HKUST Received €500,000 from Deutsche Telekom to Set Up HKUST-DT System and Media Lab
Prof Pan Hui (back row, 4th from left) and members of the HKUST-DT System and Media Lab [Download Photo]
The Hong Kong University of Science and Technology (HKUST) has signed a research cooperation agreement with a €500,000 grant (around HK$5 million) from global telecommunications company Deutsche Telekom (DT) to start the HKUST-DT System and Media Lab (SyMLab) for cutting-edge research in the areas of mobile systems and media. HKUST-DT SyMLab has the vision of bringing pioneering system and media research to Asia by providing an excellent academic research environment with strong ties to industries and to address real problems. The lab will act as a strategic partner and bridge for DT to access the research and innovation landscapes of Greater China, and the other way round for talented researchers in Greater China to face the world. HKUST is the first university in East Asia to receive a research grant from DT to start a joint lab.

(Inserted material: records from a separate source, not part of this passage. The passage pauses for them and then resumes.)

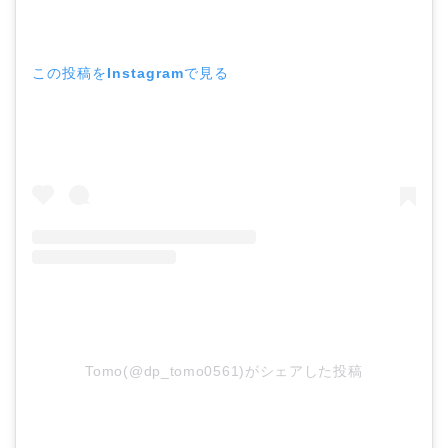
この投稿をInstagramで見る
Tomo(@dp_tomo0561)がシェアした投稿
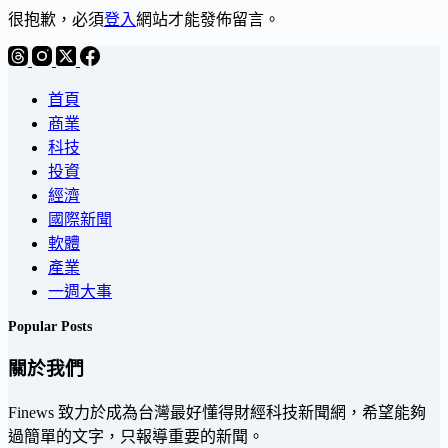
很抱歉，必須
登入
網站才能發佈留言。
首頁
商業
科技
投資
經濟
國際新聞
軟體
產業
一週大事
Popular Posts
關於我們
Finews 致力於成為台灣最好懂得財經科技新聞網，希望能夠
過簡單的文字，只報導重要的新聞。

DT is a major telecom operator in Europe and the US, including divisions of T-Mobile, T-Systems, and T-Home. Its venture capital arm, T-Venture, is one of the leading corporate venture capital companies worldwide and its research and innovation arm, T-Labs, are world-leading research labs in telecommunication and networking service. T-Labs are the major corresponding party for HKUST in DT. Previously T-Labs had very successful collaboration with top institutes such as Stanford, Cambridge, and Princeton. HKUST has the top-notch Engineering School in the world and T-Labs are world-class research and development labs. A joint force of both will create extraordinary innovation with true market impact.
The HKUST-DT SyMLab is directed by Prof Pan Hui from the Department of Computer Science and Engineering. Prof Hui received his PhD from University of Cambridge. He has rich industrial experiences and had worked for DT, Intel, and Thomson in his past. Before joining HKUST, he was a distinguished scientist in T-Labs. Currently, he is also an adjunct professor of social computing at Aalto University (former Helsinki University of Technology), Finland.